## [EXERCISE INSTRUCTIONS]
Transcribe the mailing-list reply below about Mailman and forwarding addresses in full, word for word.

## [TEXT EXTRACT]
Hmm, maybe you're right.  You've got to keep those random forwarding
addresses alive for a long (configurable) time so that replies will
continue to work.

    CVR> You have nailed it on the head. Which is why I brought it
    CVR> up. Not because this is the way it has to be in the future,
    CVR> but because all this is making Mailman's job a whole lot more
    CVR> complex (we were whining about that at work today, or at
    CVR> least I was and everyone was nodding sympathetically and
    CVR> looking for an open window -- email used to be pretty easy
    CVR> and straight forward. And now.....). But not just because all
    CVR> this crap is getting in the way, but also that fixing this
    CVR> crap is overkill for some environments, and going to be NOT
    CVR> ENOUGH in others.

Exactly.  Here's the trick: for those who it is not enough, get them
to pay enough for it that it could sustain a business.  That way, you
keep the overkill crowd happy with the free stuff, which the super
paranoid help subsidize.

    CVR> Damn, that sounds good, but -- I've had to give up crab and
    CVR> shellfish (I've developed an intermitten sensitivity to
    CVR> it. Sigh!) and I'm staying in cupertino where I'll be manning
    CVR> the war room this week making sure buttons get pushed when
    CVR> they need pushed, and not a minute before....

Ah too bad (about both!).  The offer of some cold ones (of a liquid of
your choice) stands if you ever make it to DC. :)

-Barry

## [LISTING]
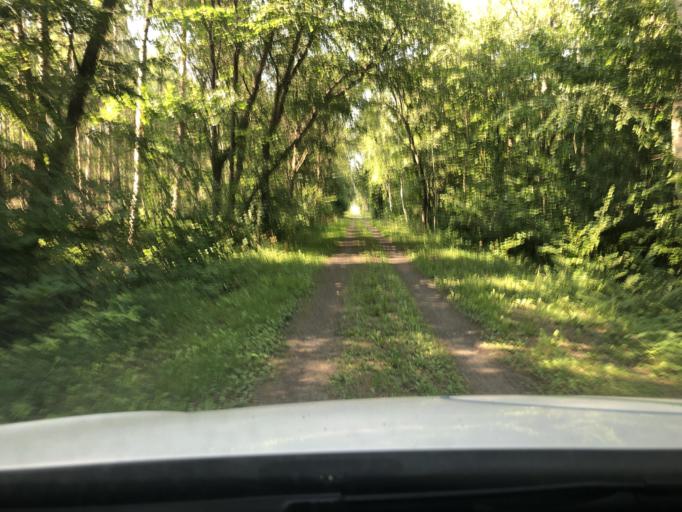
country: SE
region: Skane
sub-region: Kristianstads Kommun
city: Degeberga
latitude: 55.8077
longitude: 14.1345
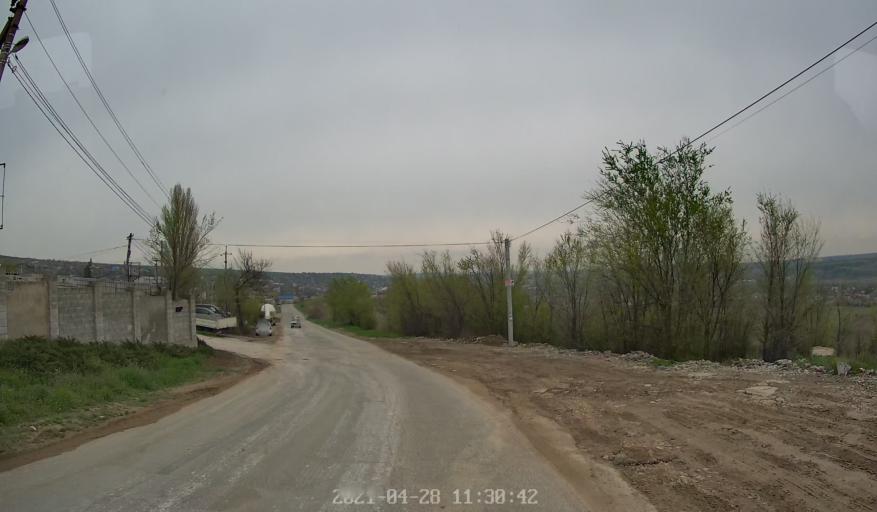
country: MD
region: Chisinau
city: Singera
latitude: 46.9734
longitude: 28.9366
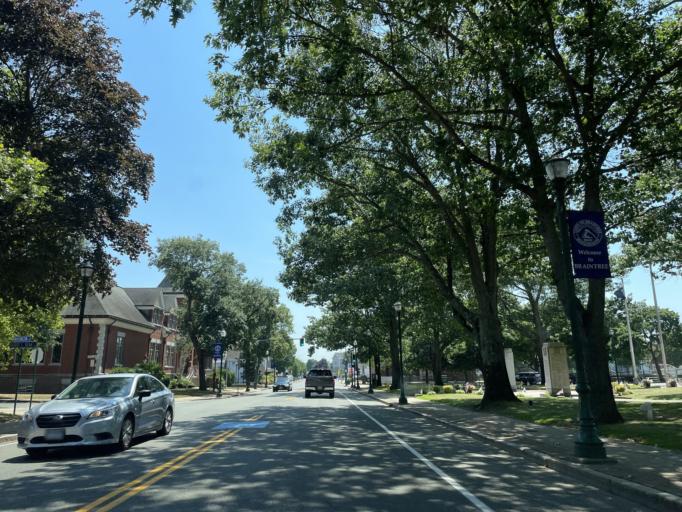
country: US
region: Massachusetts
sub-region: Norfolk County
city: Braintree
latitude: 42.2063
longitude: -71.0044
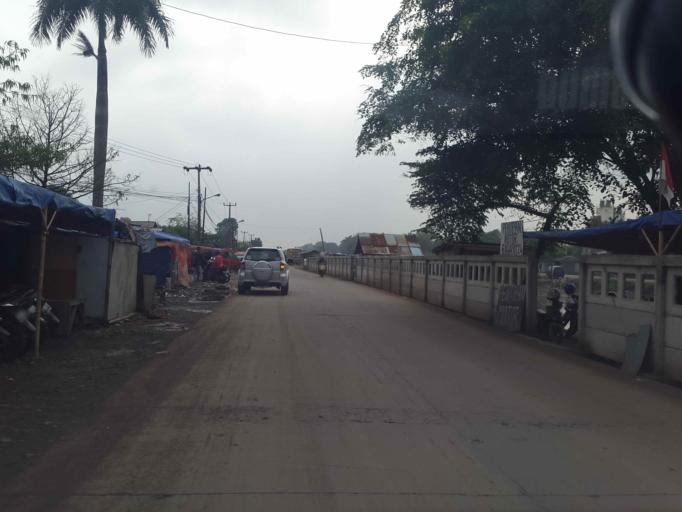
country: ID
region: West Java
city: Cikarang
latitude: -6.2807
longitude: 107.0871
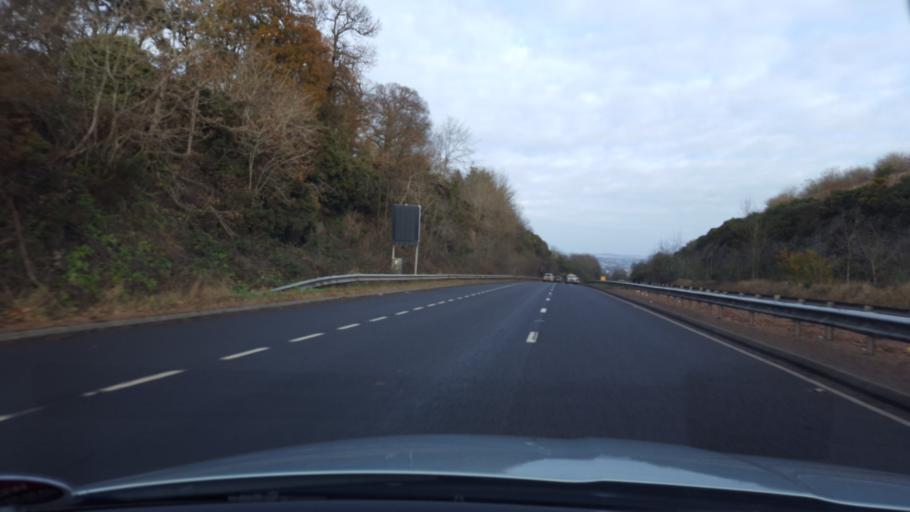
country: GB
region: Scotland
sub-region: Fife
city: Newport-On-Tay
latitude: 56.4403
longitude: -2.9331
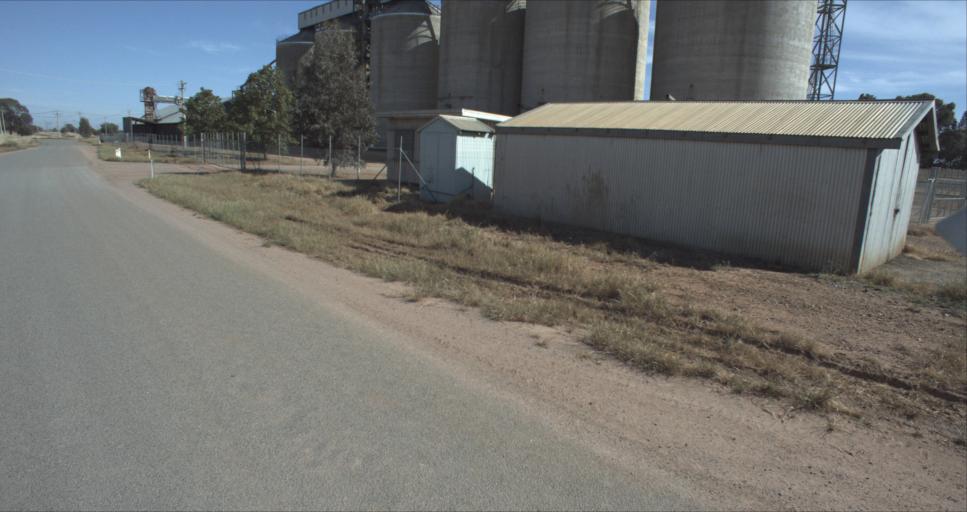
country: AU
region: New South Wales
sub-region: Leeton
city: Leeton
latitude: -34.6058
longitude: 146.4066
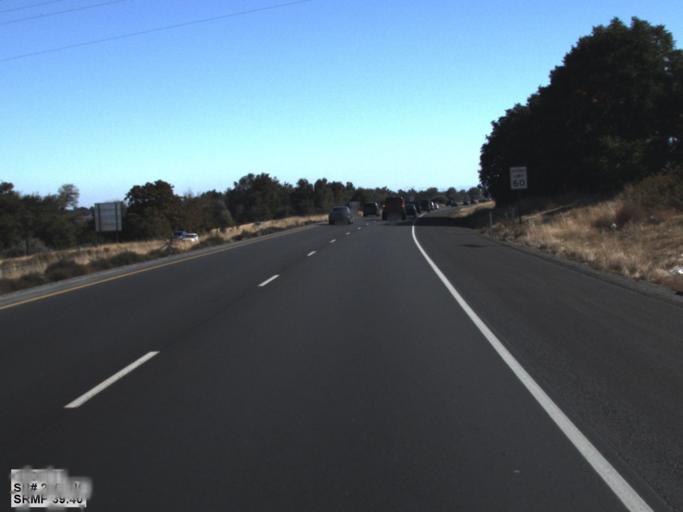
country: US
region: Washington
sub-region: Franklin County
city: West Pasco
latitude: 46.2321
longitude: -119.2131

## [OUTPUT BELOW]
Hmm, maybe you're right.  You've got to keep those random forwarding
addresses alive for a long (configurable) time so that replies will
continue to work.

    CVR> You have nailed it on the head. Which is why I brought it
    CVR> up. Not because this is the way it has to be in the future,
    CVR> but because all this is making Mailman's job a whole lot more
    CVR> complex (we were whining about that at work today, or at
    CVR> least I was and everyone was nodding sympathetically and
    CVR> looking for an open window -- email used to be pretty easy
    CVR> and straight forward. And now.....). But not just because all
    CVR> this crap is getting in the way, but also that fixing this
    CVR> crap is overkill for some environments, and going to be NOT
    CVR> ENOUGH in others.

Exactly.  Here's the trick: for those who it is not enough, get them
to pay enough for it that it could sustain a business.  That way, you
keep the overkill crowd happy with the free stuff, which the super
paranoid help subsidize.

    CVR> Damn, that sounds good, but -- I've had to give up crab and
    CVR> shellfish (I've developed an intermitten sensitivity to
    CVR> it. Sigh!) and I'm staying in cupertino where I'll be manning
    CVR> the war room this week making sure buttons get pushed when
    CVR> they need pushed, and not a minute before....

Ah too bad (about both!).  The offer of some cold ones (of a liquid of
your choice) stands if you ever make it to DC. :)

-Barry